The event began with a smudge ceremony and land acknowledgement by Mitch Case, Region 4 Regional Councillor of the Metis Nation of Ontario.
Sault MPP Ross Romano made a statement prior to the event, as well as Ward 3 councillor Donna Hilsinger on behalf of the city in the mayor’s absence.
In his remarks immediately prior to the walk, father Michael Hayes said the phones at St. Mary’s Catholic Church have been ringing non stop.
“Over the past few weeks, the outreach, the support, the words of concern have really been astonishing.,” said Hayes.
Saultites have been offering support in a number of ways, said Hayes, including contributing toward humanitarian efforts and disaster relief, as well as addressing an interest in helping to house refugees that may eventually come to the Sault from Ukraine.
The hundreds who turned out for Sunday’s walk is just the most recent way the community has shown its support for the people of Ukraine.
“I didn’t really know what to expect,” said Hayes. “The turnout is very large and very encouraging. It’s very nice to see.”
“It’s a very wonderful gesture of solidarity and support, that’s for sure,” he added.
At the Zion Lutheran Church stop, pastor Brad Mittleholtz said he is offering prayers for the people of Ukraine, but also for the people of neighbouring nations who are afraid war will come knocking in countries like Finland, Lithuania Estonia and Latvia.
“I know some parishioners who lived through the last war as children who had to flee and have been worried for generations about Russia coming back,” Mittleholtz told SooToday. “This stirs up those childhood memories of terror.”
At the Sault Ste.
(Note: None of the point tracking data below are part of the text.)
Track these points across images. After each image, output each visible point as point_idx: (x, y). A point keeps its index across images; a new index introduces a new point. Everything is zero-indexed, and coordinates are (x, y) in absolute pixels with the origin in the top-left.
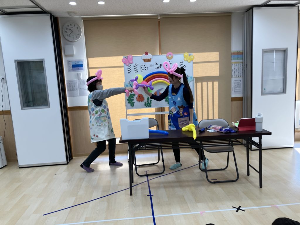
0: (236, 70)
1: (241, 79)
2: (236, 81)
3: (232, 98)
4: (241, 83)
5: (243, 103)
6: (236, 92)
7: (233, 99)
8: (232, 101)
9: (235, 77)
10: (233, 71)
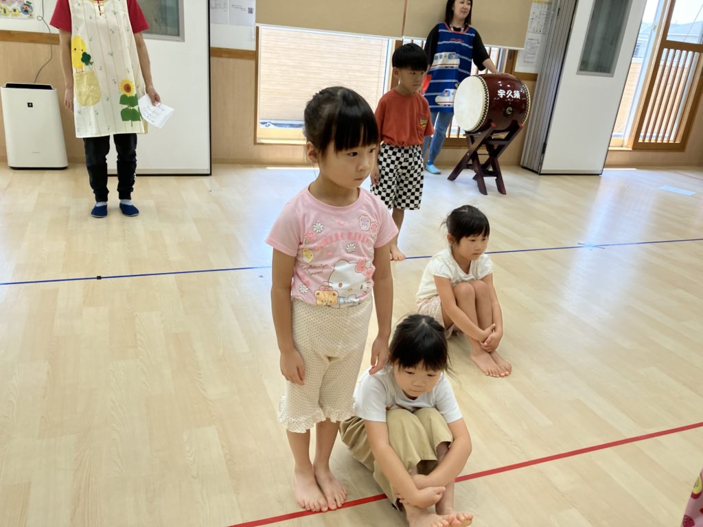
0: (535, 17)
1: (539, 37)
2: (531, 40)
5: (535, 85)
9: (531, 32)
10: (531, 19)
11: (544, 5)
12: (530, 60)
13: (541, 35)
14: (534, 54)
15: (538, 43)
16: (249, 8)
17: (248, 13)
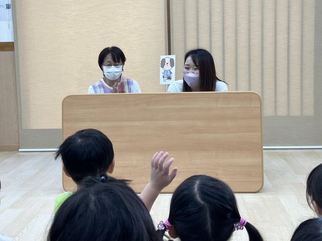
16: (6, 4)
17: (7, 9)
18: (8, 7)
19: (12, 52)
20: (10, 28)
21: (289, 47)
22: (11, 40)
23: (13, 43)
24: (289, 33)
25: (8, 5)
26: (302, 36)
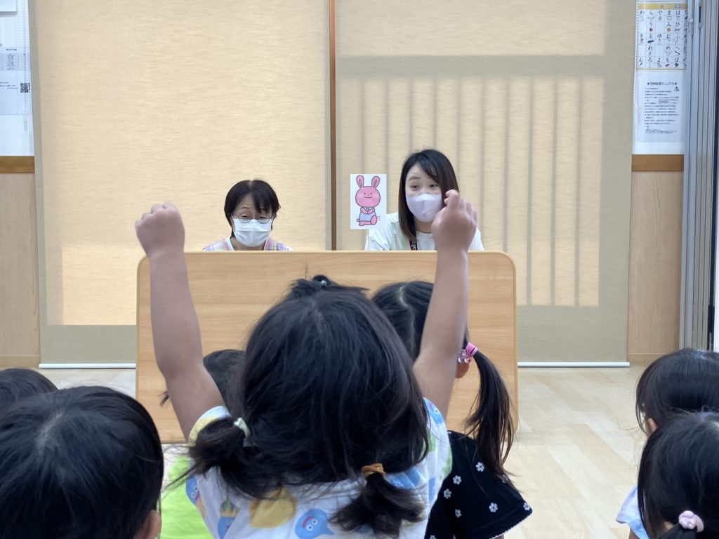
0: (655, 37)
1: (678, 76)
2: (654, 83)
3: (635, 158)
4: (679, 94)
5: (682, 181)
6: (654, 131)
7: (643, 164)
8: (635, 169)
9: (650, 69)
10: (645, 41)
11: (673, 12)
12: (663, 127)
13: (680, 73)
14: (672, 113)
15: (677, 89)
16: (21, 84)
17: (21, 92)
18: (25, 88)
19: (30, 176)
20: (28, 129)
21: (554, 177)
22: (28, 153)
23: (32, 158)
24: (554, 152)
25: (25, 84)
26: (579, 158)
Marie Mosque, Imam Saber Alkilani told SooToday it was important to show solidarity with the people of Ukraine.
“Part of our faith as Muslims, we have to support the victims, we have to support the oppressed people, so for that we came here to show our solidarity and give our condolences to the victims in Ukraine,” said Alkilani. “We hope Almighty will bring peace to earth.”
Alex Chornyj attended Sunday’s walk holding a Ukrainian flag and a t-shirt with the words ‘I (heart) Ukraine. His father opened a store called Chornyj’s-Hadke that lived on for 45 years before closing in 2015.
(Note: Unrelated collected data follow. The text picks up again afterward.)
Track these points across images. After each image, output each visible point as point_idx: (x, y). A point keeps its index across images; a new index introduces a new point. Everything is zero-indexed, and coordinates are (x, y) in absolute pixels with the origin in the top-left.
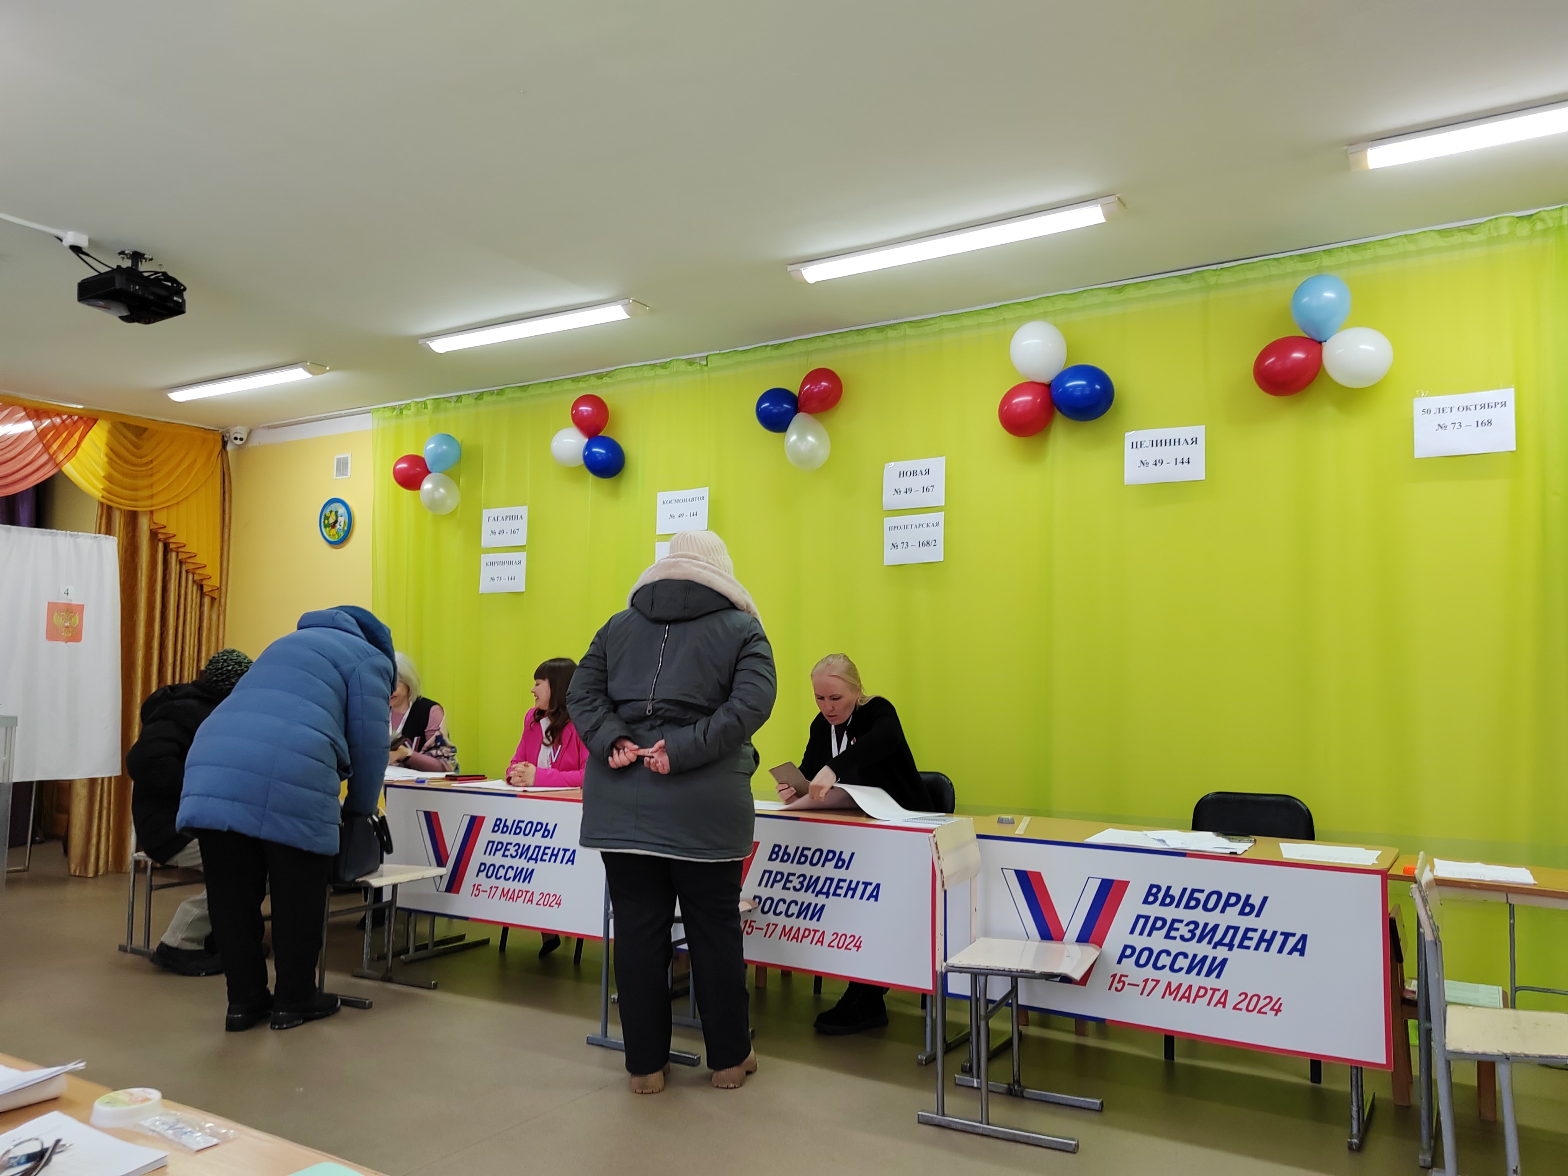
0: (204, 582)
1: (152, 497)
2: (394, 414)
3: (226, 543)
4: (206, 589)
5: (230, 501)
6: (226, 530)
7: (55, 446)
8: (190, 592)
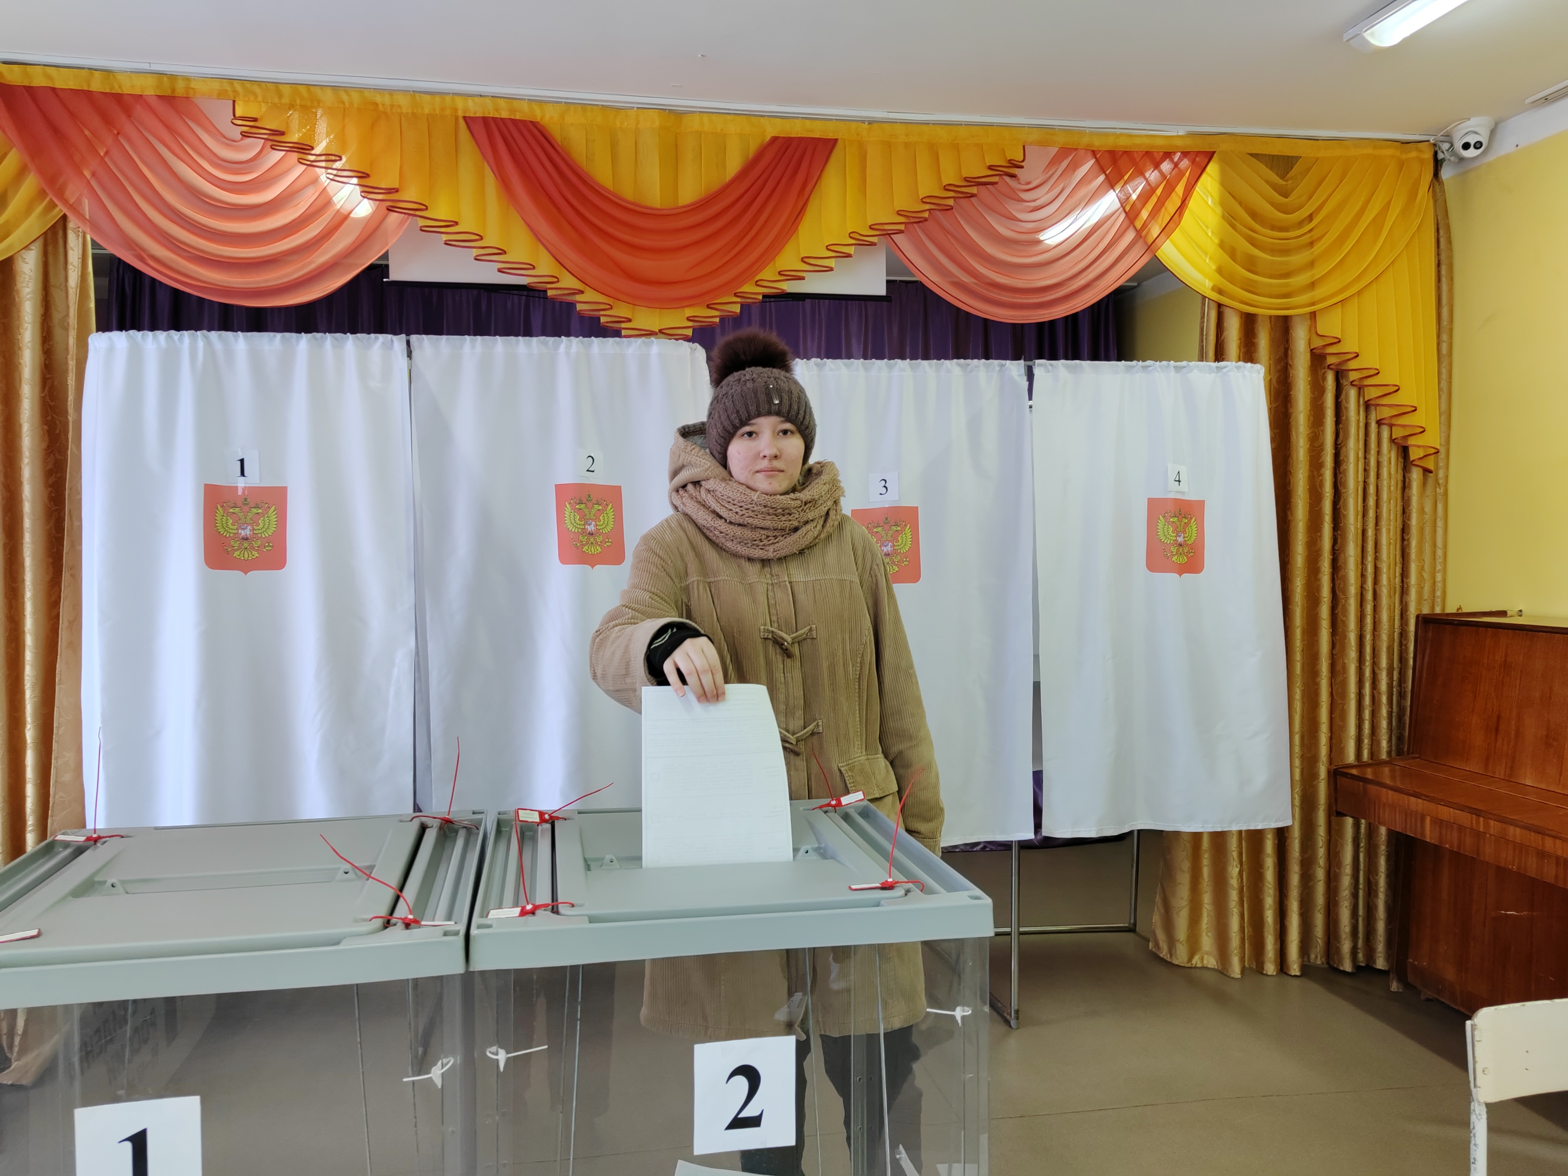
0: (1412, 441)
1: (1313, 285)
4: (1414, 454)
5: (1451, 279)
6: (1445, 337)
7: (1144, 214)
8: (1385, 463)
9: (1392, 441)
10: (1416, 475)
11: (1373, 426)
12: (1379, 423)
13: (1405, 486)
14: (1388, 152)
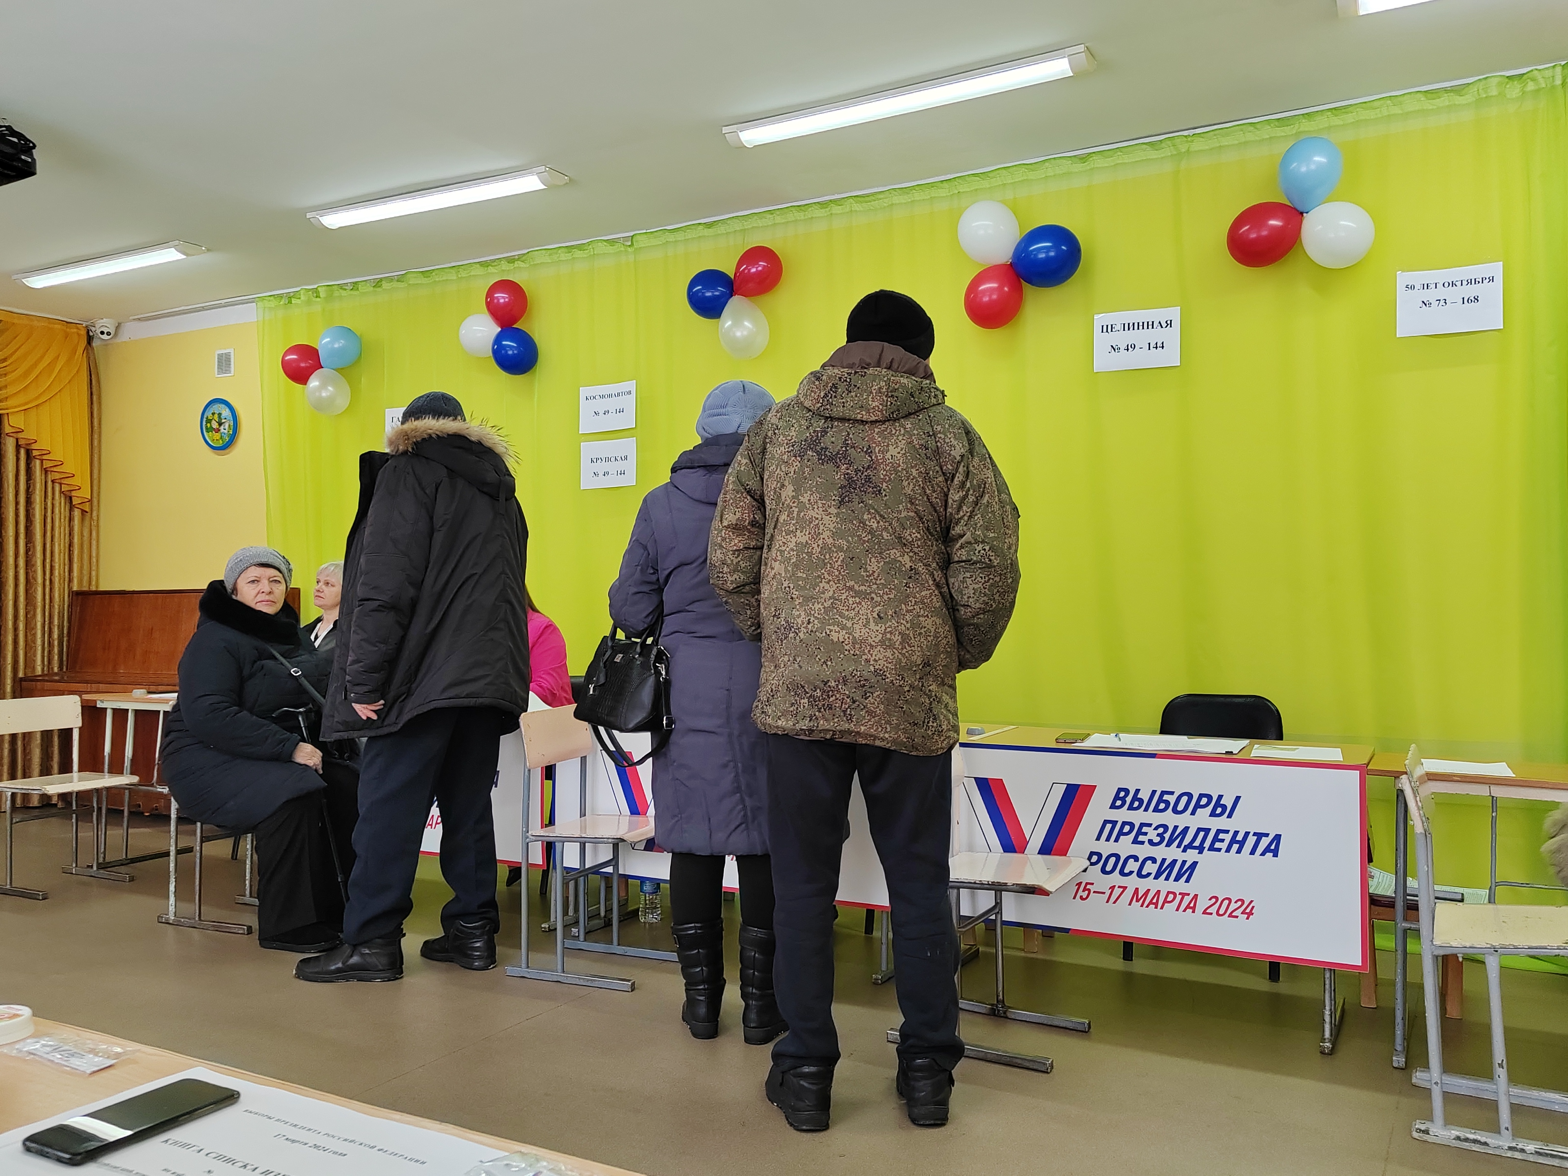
0: (73, 494)
1: (12, 397)
2: (281, 303)
3: (96, 451)
4: (75, 501)
5: (100, 403)
6: (96, 436)
8: (57, 504)
9: (61, 492)
10: (77, 513)
11: (50, 484)
12: (53, 481)
13: (71, 519)
14: (59, 327)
“We had the flag right on our sign and the name of the store was ‘Chornyj’s-Hadke,’ and in Ukrainian that meant ‘thoughts, notions and ideas,’” said Chornyj. “There are a lot of people with thoughts, notions and ideas about how to dispose of a tyrannical leader who is wrecking havoc on one nation.”
He said the images of war in the country his grandparents lived in are absolutely heartbreaking.
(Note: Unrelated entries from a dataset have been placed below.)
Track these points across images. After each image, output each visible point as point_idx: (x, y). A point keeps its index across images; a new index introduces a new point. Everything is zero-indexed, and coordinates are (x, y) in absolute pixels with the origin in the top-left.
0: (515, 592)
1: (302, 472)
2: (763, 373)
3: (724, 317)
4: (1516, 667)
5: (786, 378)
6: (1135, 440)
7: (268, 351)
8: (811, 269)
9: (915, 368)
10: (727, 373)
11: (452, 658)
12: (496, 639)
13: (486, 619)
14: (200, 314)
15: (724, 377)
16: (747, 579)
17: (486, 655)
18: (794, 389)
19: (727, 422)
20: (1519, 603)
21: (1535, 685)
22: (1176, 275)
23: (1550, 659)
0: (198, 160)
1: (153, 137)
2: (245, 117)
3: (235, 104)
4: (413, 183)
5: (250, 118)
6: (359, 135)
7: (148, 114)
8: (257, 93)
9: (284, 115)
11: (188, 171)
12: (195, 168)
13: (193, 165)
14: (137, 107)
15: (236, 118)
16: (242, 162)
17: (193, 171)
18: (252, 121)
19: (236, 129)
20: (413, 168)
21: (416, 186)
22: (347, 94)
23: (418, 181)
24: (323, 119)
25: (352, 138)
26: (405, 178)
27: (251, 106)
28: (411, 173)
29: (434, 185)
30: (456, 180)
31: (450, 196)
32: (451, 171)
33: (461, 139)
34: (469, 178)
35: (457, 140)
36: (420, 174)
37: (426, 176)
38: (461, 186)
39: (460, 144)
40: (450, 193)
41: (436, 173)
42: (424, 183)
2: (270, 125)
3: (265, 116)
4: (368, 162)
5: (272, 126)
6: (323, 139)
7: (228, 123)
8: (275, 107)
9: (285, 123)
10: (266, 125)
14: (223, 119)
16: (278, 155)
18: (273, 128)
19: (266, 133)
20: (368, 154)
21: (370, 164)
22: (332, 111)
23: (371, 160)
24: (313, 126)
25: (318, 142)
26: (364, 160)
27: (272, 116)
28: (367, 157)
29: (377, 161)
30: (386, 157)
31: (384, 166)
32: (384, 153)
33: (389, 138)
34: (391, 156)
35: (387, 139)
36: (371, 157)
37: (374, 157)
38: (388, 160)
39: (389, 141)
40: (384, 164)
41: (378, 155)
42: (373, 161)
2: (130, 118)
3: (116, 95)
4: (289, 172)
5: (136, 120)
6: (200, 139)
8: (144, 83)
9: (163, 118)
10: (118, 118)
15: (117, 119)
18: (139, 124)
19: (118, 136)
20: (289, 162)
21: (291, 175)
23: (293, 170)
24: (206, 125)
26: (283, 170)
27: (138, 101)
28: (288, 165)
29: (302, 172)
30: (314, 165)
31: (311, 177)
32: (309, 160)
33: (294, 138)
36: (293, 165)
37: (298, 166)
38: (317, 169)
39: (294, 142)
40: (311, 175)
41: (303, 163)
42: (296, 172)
“I know my father is probably rolling in his grave seeing the destruction that is being done to a peaceful, loving people,” said Chornyj.
Standing among the crowd, Chornyj said he was uplifted by Sunday’s event.
“It makes you feel proud inside to know this many people feel so willing to come out and spend their time for such a worthy cause, to show their support, their love — not just for Ukraine, but for the entire world — because this easily can go beyond those borders and if it does, we all know where it can lead to,” he said.